8 Responses to Profiles in cowardice

  1. R. Jenrette says:

    It was their cowardice that led to Trump – letting the Tea Party types gather strength without denouncing the second amendment “remedy” types, tolerating voter suppression, failing to repair civil rights laws after the Supremes gutted it, allowing the birther and other conspiracy theorists to flourish without challenge, failing to rein in a Congressman who yelled out “You lie!” during the President’s State of the Union speech and much more.
    Why expect such people to suddenly become brave?

  2. Mike in Chapel Hill says:

    Prepare yourself for President Trump. Hillary Clinton is perhaps the worst campaigner in the history of US Presidential elections. Maybe any national election. How in the hell can a lying, dictatorial, greedy, ignorant, POS like Donald Trump be within spitting distance of any major party candidate?!? There is going to a steady trickle of leaked emails and innuendo about Hillary Clinton in every week between now and the election. Clinton and her gaggle of incompetent campaign advisors will constantly be tottering on their heels trying to bat down the chaff that the Trumpists, Russian, and right wing media will throw at her. She’ll never have a chance to work on her image, assuming she was even capable of improving her likeability.

    • Steve Greene says:

      “How in the hell can a lying, dictatorial, greedy, ignorant, POS like Donald Trump be within spitting distance of any major party candidate?!?” Ummm, because partisanship is super potent and he is a major party candidate? And, all that media stuff I’ve been writing about.

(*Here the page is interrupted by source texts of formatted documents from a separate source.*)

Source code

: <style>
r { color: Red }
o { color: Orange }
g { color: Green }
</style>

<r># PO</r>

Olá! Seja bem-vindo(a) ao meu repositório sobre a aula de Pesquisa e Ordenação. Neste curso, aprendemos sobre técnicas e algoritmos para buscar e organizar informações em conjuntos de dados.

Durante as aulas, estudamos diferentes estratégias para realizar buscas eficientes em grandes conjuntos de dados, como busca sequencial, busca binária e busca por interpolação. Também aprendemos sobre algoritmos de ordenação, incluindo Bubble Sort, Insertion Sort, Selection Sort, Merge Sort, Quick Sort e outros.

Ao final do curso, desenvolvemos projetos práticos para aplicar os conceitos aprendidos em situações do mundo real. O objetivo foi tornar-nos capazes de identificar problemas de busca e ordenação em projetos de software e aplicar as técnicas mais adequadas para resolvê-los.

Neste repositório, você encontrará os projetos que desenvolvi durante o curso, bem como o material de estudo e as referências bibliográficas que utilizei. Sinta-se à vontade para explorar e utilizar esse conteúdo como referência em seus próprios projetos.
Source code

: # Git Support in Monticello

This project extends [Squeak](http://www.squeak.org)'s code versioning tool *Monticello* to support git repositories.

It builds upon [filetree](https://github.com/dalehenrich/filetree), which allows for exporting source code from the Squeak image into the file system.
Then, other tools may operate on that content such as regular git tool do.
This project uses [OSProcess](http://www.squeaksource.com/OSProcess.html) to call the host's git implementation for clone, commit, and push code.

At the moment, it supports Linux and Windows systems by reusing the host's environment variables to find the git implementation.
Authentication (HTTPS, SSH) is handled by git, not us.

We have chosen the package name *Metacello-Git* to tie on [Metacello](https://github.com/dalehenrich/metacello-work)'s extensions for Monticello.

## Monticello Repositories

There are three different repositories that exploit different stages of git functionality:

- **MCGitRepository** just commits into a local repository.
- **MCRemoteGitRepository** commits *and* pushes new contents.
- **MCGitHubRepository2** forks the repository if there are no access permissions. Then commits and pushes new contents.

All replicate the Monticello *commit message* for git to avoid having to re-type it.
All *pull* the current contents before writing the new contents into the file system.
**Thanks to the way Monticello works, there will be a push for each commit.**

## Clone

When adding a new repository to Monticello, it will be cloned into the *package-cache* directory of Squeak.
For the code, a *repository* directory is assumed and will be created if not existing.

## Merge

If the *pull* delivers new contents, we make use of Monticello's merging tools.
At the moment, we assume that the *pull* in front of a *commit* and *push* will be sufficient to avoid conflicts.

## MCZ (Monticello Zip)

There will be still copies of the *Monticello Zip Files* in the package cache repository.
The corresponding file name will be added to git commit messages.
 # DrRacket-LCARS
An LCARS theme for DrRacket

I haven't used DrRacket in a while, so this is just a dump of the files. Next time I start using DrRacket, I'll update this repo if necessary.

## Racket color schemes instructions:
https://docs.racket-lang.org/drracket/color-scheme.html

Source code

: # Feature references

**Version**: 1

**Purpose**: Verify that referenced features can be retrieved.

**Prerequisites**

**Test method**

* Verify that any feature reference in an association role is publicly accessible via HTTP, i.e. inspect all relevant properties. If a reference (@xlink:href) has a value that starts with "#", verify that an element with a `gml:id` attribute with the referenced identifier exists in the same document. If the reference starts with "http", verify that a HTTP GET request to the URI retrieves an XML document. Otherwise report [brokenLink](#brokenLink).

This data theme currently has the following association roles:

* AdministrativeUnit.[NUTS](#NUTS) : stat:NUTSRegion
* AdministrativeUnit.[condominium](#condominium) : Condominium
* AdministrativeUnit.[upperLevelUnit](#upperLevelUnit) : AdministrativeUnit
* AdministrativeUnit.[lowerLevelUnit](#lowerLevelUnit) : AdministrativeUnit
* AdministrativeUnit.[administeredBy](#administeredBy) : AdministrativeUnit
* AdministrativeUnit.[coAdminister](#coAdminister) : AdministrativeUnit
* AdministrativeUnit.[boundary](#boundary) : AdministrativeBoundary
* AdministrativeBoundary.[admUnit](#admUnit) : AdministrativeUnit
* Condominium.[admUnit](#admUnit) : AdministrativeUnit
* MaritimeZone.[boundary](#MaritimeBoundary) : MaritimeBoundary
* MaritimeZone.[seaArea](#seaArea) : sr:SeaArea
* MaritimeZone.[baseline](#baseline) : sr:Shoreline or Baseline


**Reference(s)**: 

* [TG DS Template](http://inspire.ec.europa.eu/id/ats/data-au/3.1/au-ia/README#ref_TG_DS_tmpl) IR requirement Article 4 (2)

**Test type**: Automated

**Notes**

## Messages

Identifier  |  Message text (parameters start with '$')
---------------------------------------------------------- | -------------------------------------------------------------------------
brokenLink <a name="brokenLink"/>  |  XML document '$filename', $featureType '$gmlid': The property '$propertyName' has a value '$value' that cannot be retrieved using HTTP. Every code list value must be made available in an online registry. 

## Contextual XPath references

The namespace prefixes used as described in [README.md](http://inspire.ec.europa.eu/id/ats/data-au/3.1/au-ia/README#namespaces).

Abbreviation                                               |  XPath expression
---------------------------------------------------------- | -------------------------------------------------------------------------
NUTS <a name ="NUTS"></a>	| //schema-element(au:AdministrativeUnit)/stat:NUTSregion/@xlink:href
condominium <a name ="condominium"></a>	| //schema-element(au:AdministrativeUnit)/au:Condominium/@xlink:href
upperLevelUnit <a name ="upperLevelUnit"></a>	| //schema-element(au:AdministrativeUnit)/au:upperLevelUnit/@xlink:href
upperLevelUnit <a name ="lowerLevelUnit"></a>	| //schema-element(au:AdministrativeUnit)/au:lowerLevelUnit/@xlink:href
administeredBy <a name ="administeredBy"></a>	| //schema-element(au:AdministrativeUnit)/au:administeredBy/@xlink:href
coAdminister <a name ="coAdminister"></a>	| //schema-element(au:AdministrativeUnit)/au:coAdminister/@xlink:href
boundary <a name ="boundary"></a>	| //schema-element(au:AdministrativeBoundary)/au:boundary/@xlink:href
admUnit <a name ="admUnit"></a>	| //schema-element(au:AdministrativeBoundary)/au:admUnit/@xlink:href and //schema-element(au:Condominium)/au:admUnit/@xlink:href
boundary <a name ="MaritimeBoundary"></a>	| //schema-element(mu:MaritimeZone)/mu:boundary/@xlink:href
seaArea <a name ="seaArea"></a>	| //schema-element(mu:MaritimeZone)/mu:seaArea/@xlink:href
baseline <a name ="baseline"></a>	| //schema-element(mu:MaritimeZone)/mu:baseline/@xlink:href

      • Mike in Chapel Hill says:

        And Hillary Clinton appears to be singularly unable to get anyone to like her, to put forth a vision that is appealing, to deflect the craziest kinds of criticism……and on and on. She and her people apparently don’t know anything about managing the media. I am going to vote for her, but mainly because Trump is a disaster. I can only think of one positive thing about her — her Senate colleagues, and particularly some Republicans, had good things t say about after her work ethic, personality, and effort in first 6 months or year in the Senate (I can’t remember the details). Other than that I have no real impression of her, favorable or not.

  3. rgbact says:

    I don’t get it. Trump’s support comes from uneducated whites. They don’t give a damn about Bob Gates or anyones endorsement. They want a reality star, period. Bottom line, if Hillary can’t get her favorability above 42%ish……a bunch of liberal.whining about “cowardly” Republicans won’t matter.

    • Steve Greene says:

      Umm, not entirely. There’s plenty of college-educated Republicans who are supporting Trump who would care.

      • rgbact says:

        If Hillary’s at 40-42%, that means independents don’t like her much, She’s gotten many GOP endorsements and of the 5 papers so far that endorsed Romney, 3 are now for her and none for Trump. Again, the college educated set hates Trump, I’m not sure what more she can expect. She needs to focus on turning out her own base rather than worrying about Bob Gates or whoever. She needs to connect with voters….not have others vouch for her.,

  4. R. Jenrette says:

    We may be about to have the answer to the ultimate question about America. Can a government of the people, by and for the people (what made the U.S. exceptional in its time), actually work and survive in the long run?
    Can what worked 200 years ago or so with a small, mostly rural and mostly ethnically similar population, work when the population has exploded into a huge mostly urban population which is much more ethnically diverse?